Tech

Microsoft Soars in Cloud and Office, But Surface and Xbox Hardware Hit Hard in Q3

Microsoft’s latest financial results were a mixed bag. While the software giant saw strong growth in its core businesses like Office and cloud services, its hardware divisions – Surface and Xbox – continued to struggle.

Highlights:

  • Overall revenue grew 17% year-over-year to $61.9 billion.
  • Net income jumped 20% to $21.9 billion.
  • Office revenue surged 23%, driven by both commercial and consumer segments.
  • Microsoft Cloud revenue also rose 23%.

Cloud and Office Shine

Microsoft’s cloud business, Microsoft Azure, continues to be a major growth driver. Revenue from Office 365 subscriptions also saw healthy gains.

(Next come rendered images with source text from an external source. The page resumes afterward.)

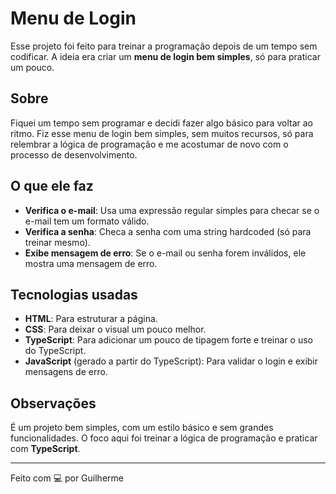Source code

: # Menu de Login

Esse projeto foi feito para treinar a programação depois de um tempo sem codificar. A ideia era criar um **menu de login bem simples**, só para praticar um pouco.

## Sobre

Fiquei um tempo sem programar e decidi fazer algo básico para voltar ao ritmo. Fiz esse menu de login bem simples, sem muitos recursos, só para relembrar a lógica de programação e me acostumar de novo com o processo de desenvolvimento.

## O que ele faz

- **Verifica o e-mail**: Usa uma expressão regular simples para checar se o e-mail tem um formato válido.
- **Verifica a senha**: Checa a senha com uma string hardcoded (só para treinar mesmo).
- **Exibe mensagem de erro**: Se o e-mail ou senha forem inválidos, ele mostra uma mensagem de erro.

## Tecnologias usadas

- **HTML**: Para estruturar a página.
- **CSS**: Para deixar o visual um pouco melhor.
- **TypeScript**: Para adicionar um pouco de tipagem forte e treinar o uso do TypeScript.
- **JavaScript** (gerado a partir do TypeScript): Para validar o login e exibir mensagens de erro.

## Observações

É um projeto bem simples, com um estilo básico e sem grandes funcionalidades. O foco aqui foi treinar a lógica de programação e praticar com **TypeScript**.

---

Feito com 💻 por Guilherme
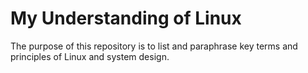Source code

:# My Understanding of Linux

The purpose of this repository is to list and paraphrase key terms and principles of Linux and system design.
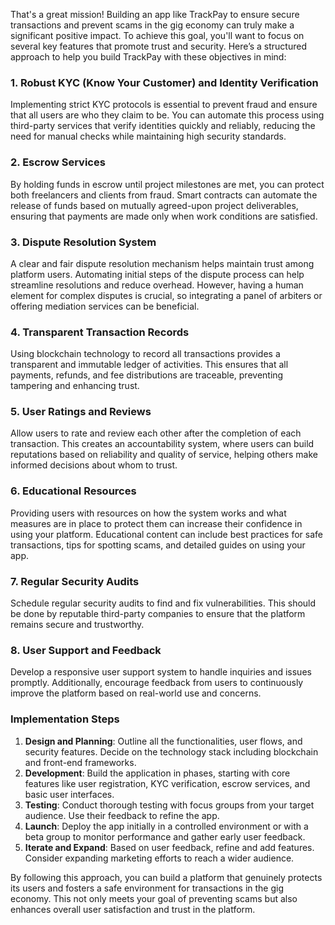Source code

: That's a great mission! Building an app like TrackPay to ensure secure transactions and prevent scams in the gig economy can truly make a significant positive impact. To achieve this goal, you'll want to focus on several key features that promote trust and security. Here’s a structured approach to help you build TrackPay with these objectives in mind:

### 1. **Robust KYC (Know Your Customer) and Identity Verification**
Implementing strict KYC protocols is essential to prevent fraud and ensure that all users are who they claim to be. You can automate this process using third-party services that verify identities quickly and reliably, reducing the need for manual checks while maintaining high security standards.

### 2. **Escrow Services**
By holding funds in escrow until project milestones are met, you can protect both freelancers and clients from fraud. Smart contracts can automate the release of funds based on mutually agreed-upon project deliverables, ensuring that payments are made only when work conditions are satisfied.

### 3. **Dispute Resolution System**
A clear and fair dispute resolution mechanism helps maintain trust among platform users. Automating initial steps of the dispute process can help streamline resolutions and reduce overhead. However, having a human element for complex disputes is crucial, so integrating a panel of arbiters or offering mediation services can be beneficial.

### 4. **Transparent Transaction Records**
Using blockchain technology to record all transactions provides a transparent and immutable ledger of activities. This ensures that all payments, refunds, and fee distributions are traceable, preventing tampering and enhancing trust.

### 5. **User Ratings and Reviews**
Allow users to rate and review each other after the completion of each transaction. This creates an accountability system, where users can build reputations based on reliability and quality of service, helping others make informed decisions about whom to trust.

### 6. **Educational Resources**
Providing users with resources on how the system works and what measures are in place to protect them can increase their confidence in using your platform. Educational content can include best practices for safe transactions, tips for spotting scams, and detailed guides on using your app.

### 7. **Regular Security Audits**
Schedule regular security audits to find and fix vulnerabilities. This should be done by reputable third-party companies to ensure that the platform remains secure and trustworthy.

### 8. **User Support and Feedback**
Develop a responsive user support system to handle inquiries and issues promptly. Additionally, encourage feedback from users to continuously improve the platform based on real-world use and concerns.

### Implementation Steps

1. **Design and Planning**: Outline all the functionalities, user flows, and security features. Decide on the technology stack including blockchain and front-end frameworks.
2. **Development**: Build the application in phases, starting with core features like user registration, KYC verification, escrow services, and basic user interfaces.
3. **Testing**: Conduct thorough testing with focus groups from your target audience. Use their feedback to refine the app.
4. **Launch**: Deploy the app initially in a controlled environment or with a beta group to monitor performance and gather early user feedback.
5. **Iterate and Expand**: Based on user feedback, refine and add features. Consider expanding marketing efforts to reach a wider audience.

By following this approach, you can build a platform that genuinely protects its users and fosters a safe environment for transactions in the gig economy. This not only meets your goal of preventing scams but also enhances overall user satisfaction and trust in the platform.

This strong performance demonstrates the ongoing demand for Microsoft’s productivity tools across businesses and consumers.

Surface Slumps

However, the news wasn’t so good for Microsoft’s hardware divisions. Surface device revenue dropped a significant 17% for the third quarter in a row.

This decline comes despite recent product launches and a shift in hardware strategy.

Microsoft is hoping to reverse this trend with the upcoming launch of “AI PCs” powered by Qualcomm’s latest chips, which will be unveiled at a special event on May 20th.

Xbox Struggles

The Xbox division also faced challenges. While Xbox content and services revenue, including Xbox Game Pass, grew 62%, this increase was largely driven by the recent acquisition of Activision Blizzard.

Xbox hardware sales, on the other hand, suffered a steep 31% decline following a weak holiday season.

Microsoft is attempting to expand its reach by making some popular Xbox titles available on rival platforms like PlayStation and Nintendo Switch.

Activision Blizzard Impact

The acquisition of Activision Blizzard is having a significant impact on Microsoft’s gaming business.

The newly acquired division contributed substantially to overall gaming revenue growth, but it also incurred integration and operating costs, resulting in an overall loss for Activision Blizzard in Q3.

Looking Ahead

Microsoft expects continued hardware struggles in Q4, with both Surface and Xbox hardware revenue projected to decline again.

Overall gaming revenue growth is still anticipated, but heavily reliant on Activision Blizzard’s contribution.

The focus remains on cloud and Office services, which continue to be Microsoft’s strongest performers.